St. Joseph County stubbornly insisted on following their anti-home-schooling crusade by filing three counts of criminal truancy charges against Laurel Pebler. To add further injury, she was not just summoned to appear in court, but was arrested, fingerprinted, and mug shots were taken. Negotiation with the prosecutor failed, and the case was set for a hearing on HSLDA's motion to dismiss. HSLDA secured local attorney Dave Kallman and filed a brief with the court.
On June 17, 1991, Attorney Chris Klicka met with the judge, prosecutor, and Mr. Kallman in the judge's chambers before arguing the case before the District Court. After the oral arguments the Court granted the Motion to Dismiss agreeing with Mr. Klicka's arguments.
The Court found that the Department of Education had not held an administrative hearing prior to the initiation of the criminal charges against Laurel Pebler.
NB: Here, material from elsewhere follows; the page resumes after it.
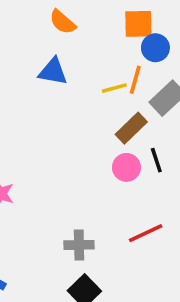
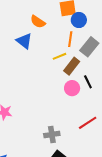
orange semicircle: (63, 22) -> (38, 22), moved
blue triangle: (53, 72) -> (24, 41), turned 36
yellow line: (114, 88) -> (59, 56), moved

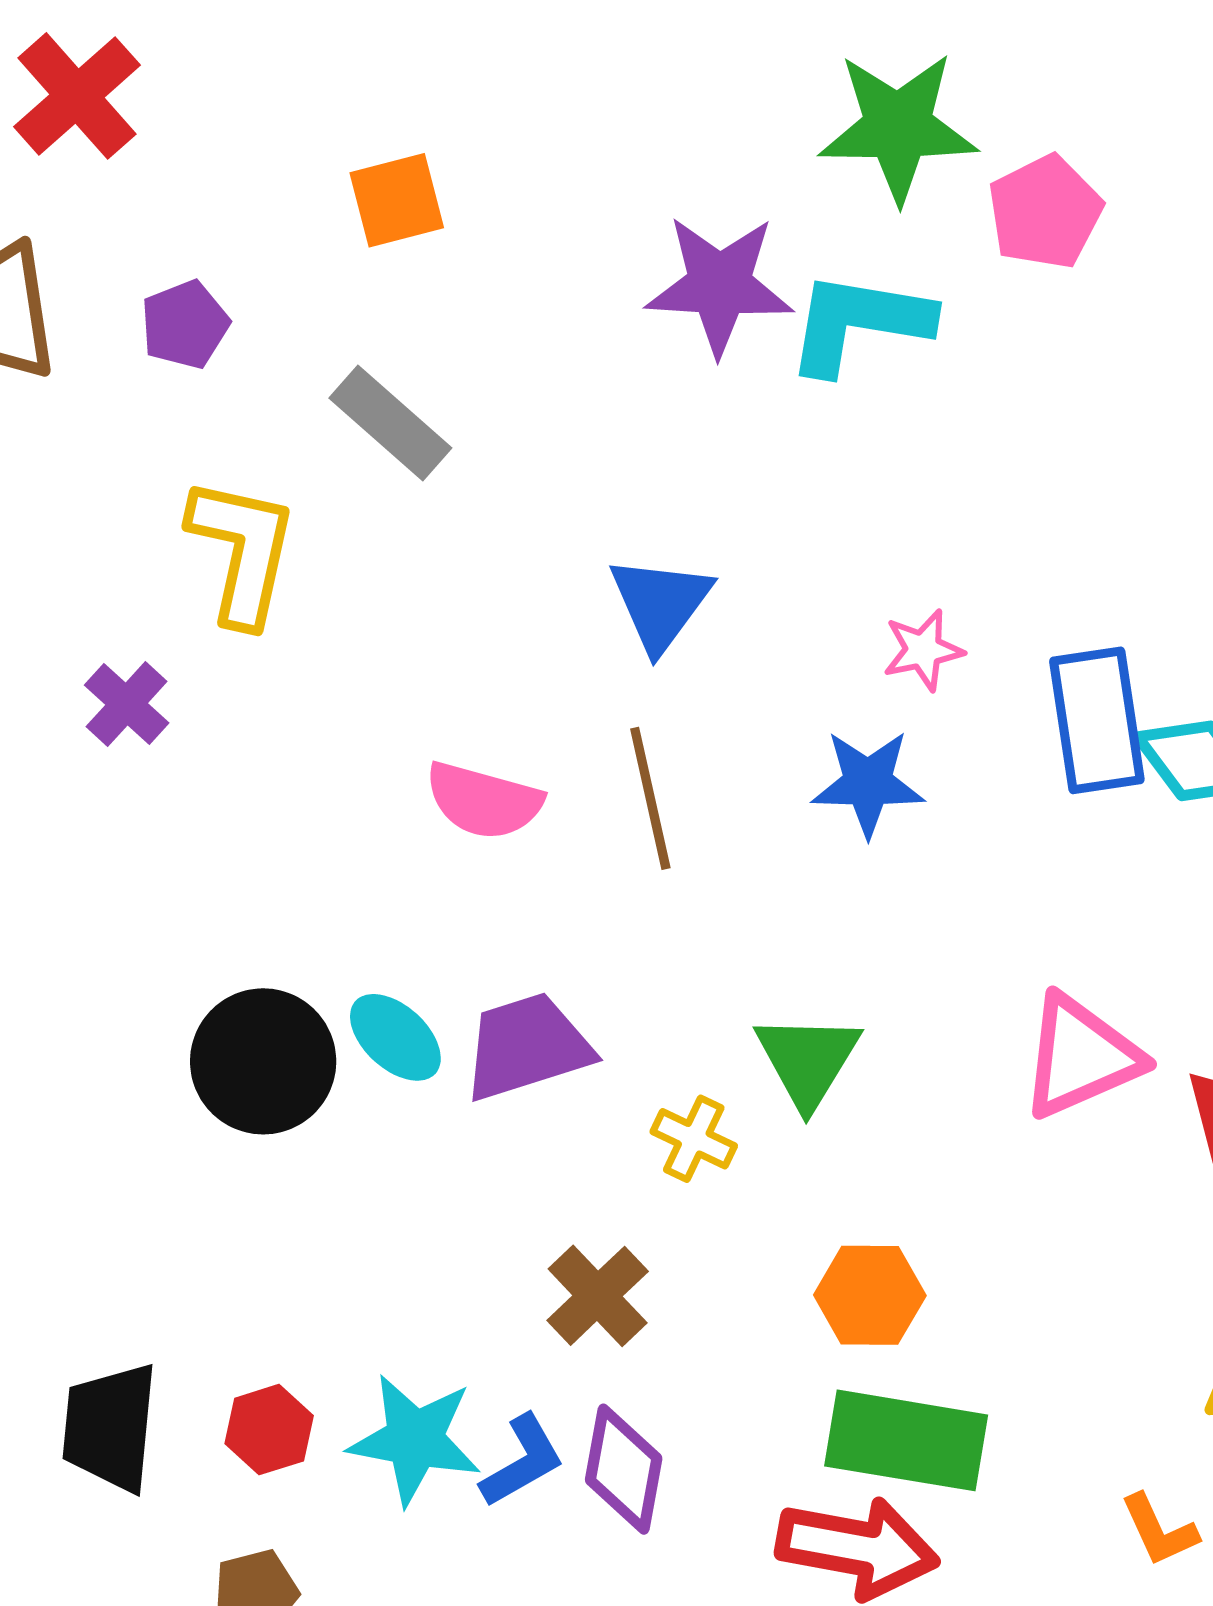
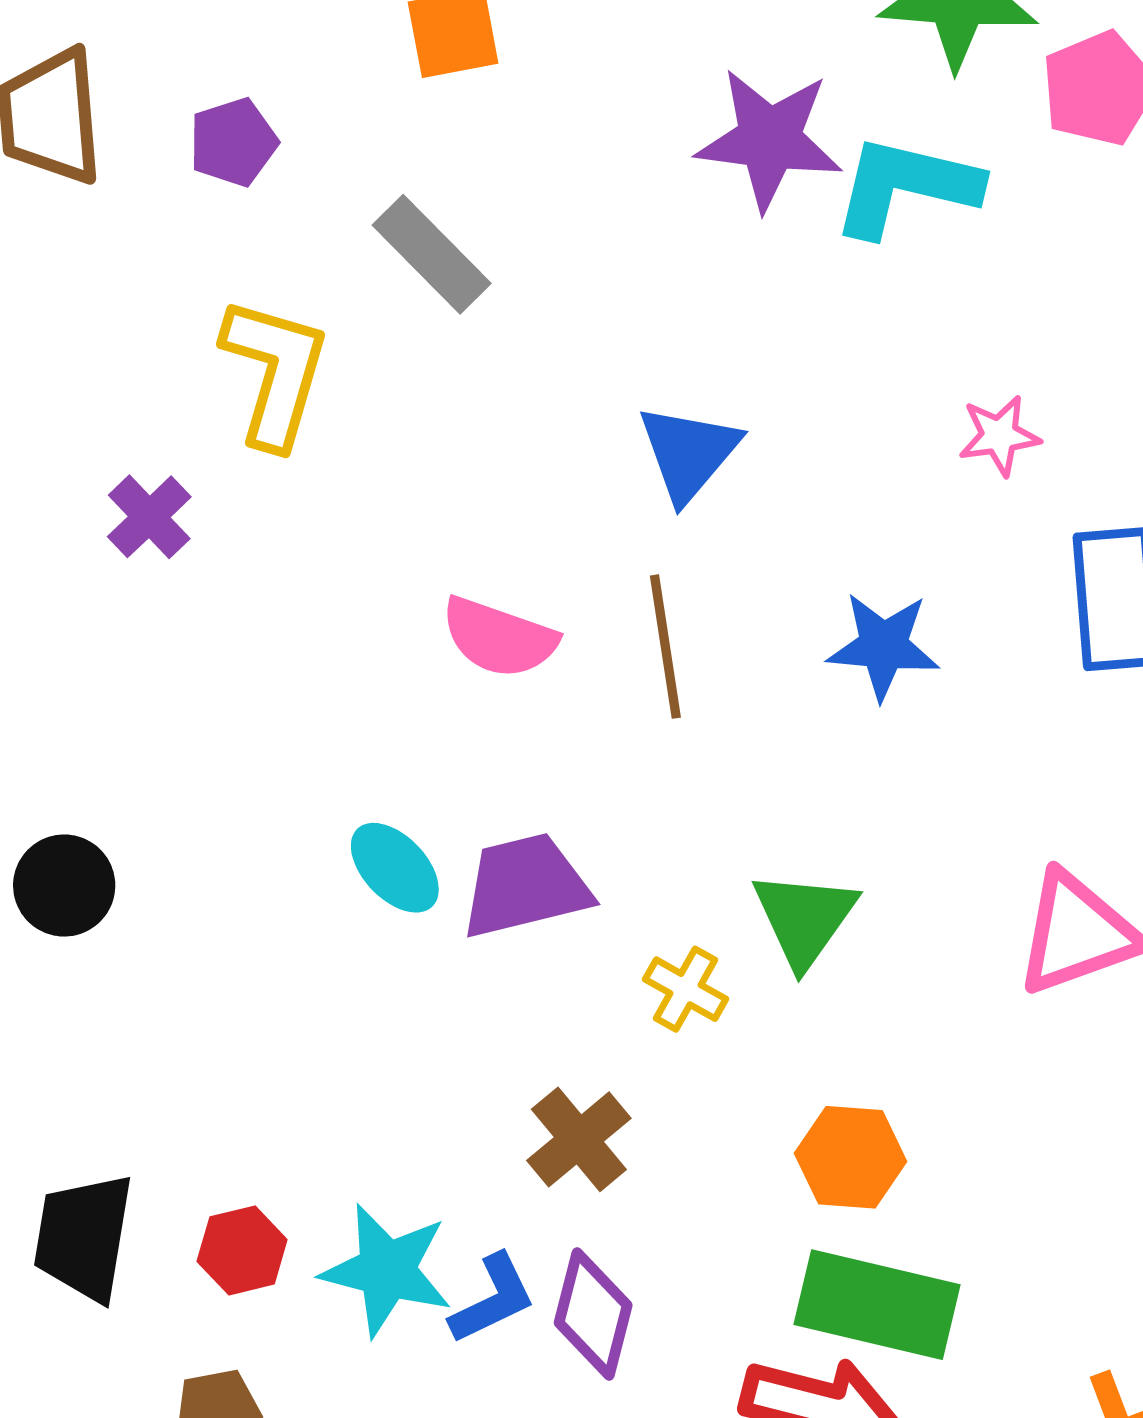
pink star: (923, 650) -> (999, 436), moved
black circle: (263, 1061) -> (64, 886), moved, size x0.7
The Court further found that the compulsory attendance law, as applied, is vague and unclear as to what specifically constitutes a violation of that law and, therefore, Laurel Pebler was not given fair notice of what is legal and what is not legal. Finally, the Court found that Laurel Pebler was in compliance with the law without filing the “Nonpublic School Membership Report” form with the state.
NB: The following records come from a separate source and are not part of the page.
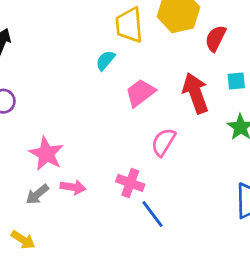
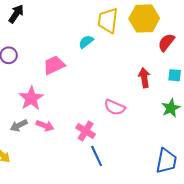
pink trapezoid: (140, 93) -> (54, 65), moved
red arrow: (195, 93) -> (144, 78), size x0.7
pink semicircle: (163, 142) -> (115, 107), turned -110

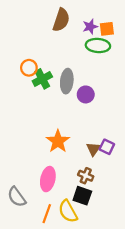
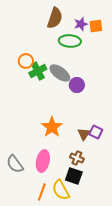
green ellipse: (98, 46) -> (70, 41), moved
gray ellipse: (67, 81) -> (60, 73), turned -60
gray semicircle: (17, 197) -> (15, 164), moved

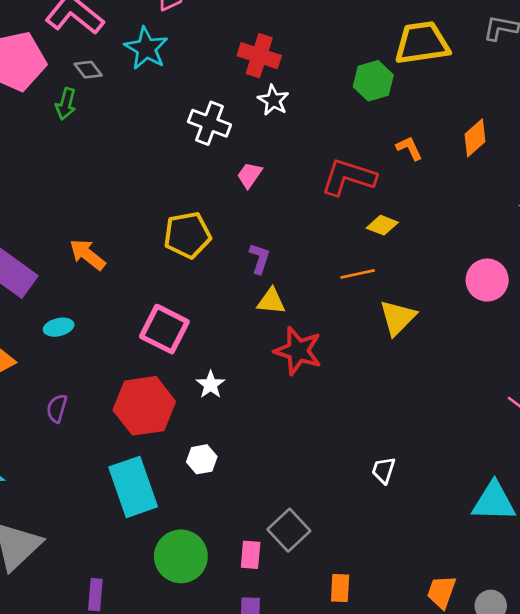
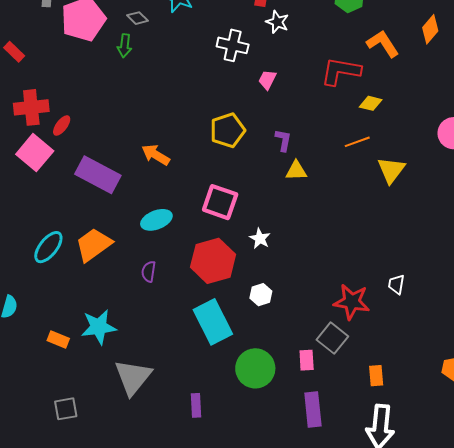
orange L-shape: (409, 148) -> (383, 44), size x1.6
cyan ellipse: (59, 327) -> (156, 220), moved, size x1.4
red star: (298, 351) -> (352, 302), moved

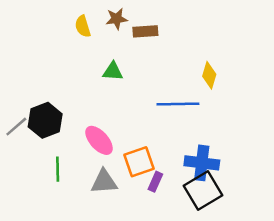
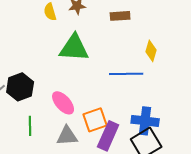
brown rectangle: (145, 31) -> (120, 16), moved
green triangle: (113, 71) -> (74, 48), size x1.8
purple rectangle: (155, 182) -> (108, 136), size x1.8

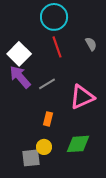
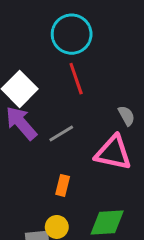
gray semicircle: (91, 44) -> (126, 116), moved
pink triangle: (82, 97) -> (113, 153), turned 36

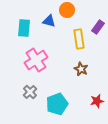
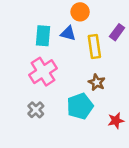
blue triangle: (49, 21) -> (68, 33), moved
cyan rectangle: (24, 28) -> (43, 36), moved
cyan pentagon: (57, 104) -> (80, 106), moved

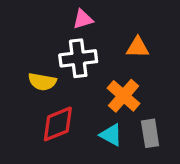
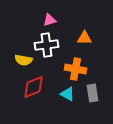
orange cross: (124, 96) -> (76, 69), turned -30

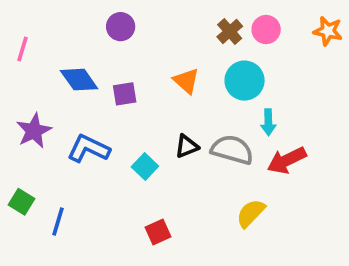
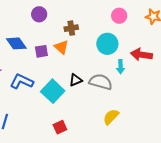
brown cross: (230, 32) -> (71, 28), moved, turned 32
orange triangle: (186, 81) -> (61, 47), moved
red arrow: (287, 160) -> (141, 55), moved, turned 35
cyan square: (145, 167) -> (53, 91), size x1.6

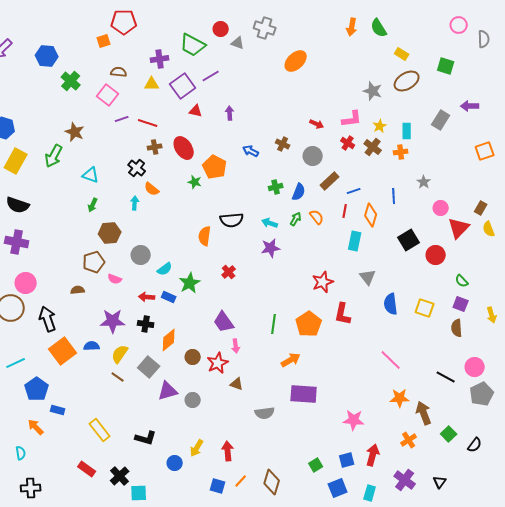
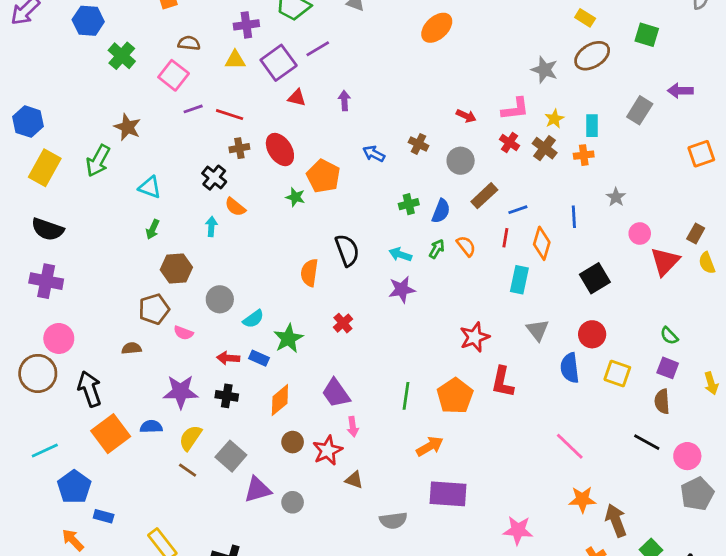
black semicircle: (232, 220) -> (347, 250), turned -105
red circle: (436, 255) -> (592, 334), moved
orange diamond: (169, 340) -> (280, 400), moved
black line: (446, 377) -> (647, 442), moved

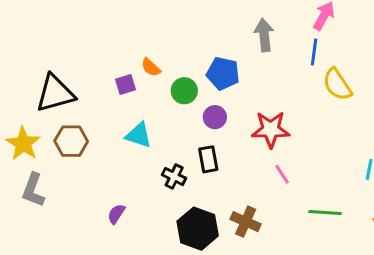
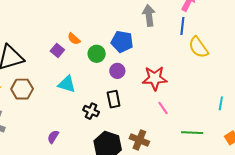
purple square: (126, 84) -> (57, 50), turned -32

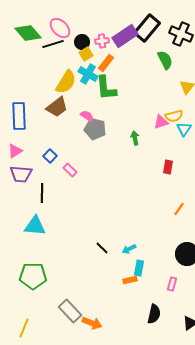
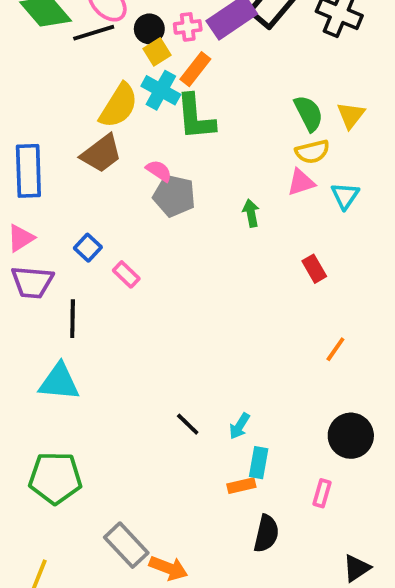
green semicircle: (165, 60) -> (309, 113), moved
yellow semicircle: (174, 116) -> (312, 152), moved
red rectangle: (168, 167) -> (314, 269), turned -40
cyan arrow: (129, 249) -> (239, 426), turned -32
black semicircle: (154, 314) -> (266, 534), moved

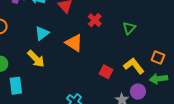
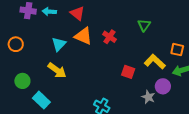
red cross: (95, 20) -> (109, 37), moved
orange triangle: (74, 43) -> (83, 36), moved
cyan rectangle: (16, 86) -> (41, 100), turned -30

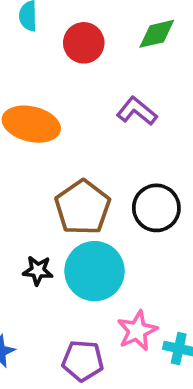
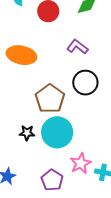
black circle: (156, 208) -> (85, 83), moved
purple pentagon: (83, 361) -> (52, 180), turned 30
After the close of the hearing, the prosecutor agreed that he would not pursue any more home-schooling cases and that Laurel Pebler’s record would be expunged. This is particularly important to several HSLDA families in St. Joseph’s County who were also being threatened with prosecution. The decision gives further support to HSLDA's position that the Department of Education cannot disapprove a home school by merely sending a letter alleging a deficiency to a local school district. (The Department has sent hundreds of such letters to school districts, causing most of the grief home schoolers are experiencing). Instead, the Department must go to the trouble of holding an administrative hearing for each home schooler!
This decision also supports HSLDA’s position that home schoolers do not have to file the “Nonpublic School Membership Report” (SM.4325) form with the state and that the compulsory attendance law is vague and basically unenforceable. If home schoolers who are contacted state that they have a college graduate or a certified teacher involved in their home school and that they teach comparable subjects to the public school, they are legal. There are no additional requirements for home schools.
Families are not required to state how many hours the certified teacher or college graduate is involved; nor must they have 180 days of instruction; nor are they required to teach science and social studies; nor do they need to be approved or registered with the Department of Education. Although the Department of Education or a local school district may try to impose these controls, such requirements are not based in law and are illegal.
This case will be very useful in negotiating the dismissal of the other case and persuading school districts in the future to refrain from harassing home schoolers.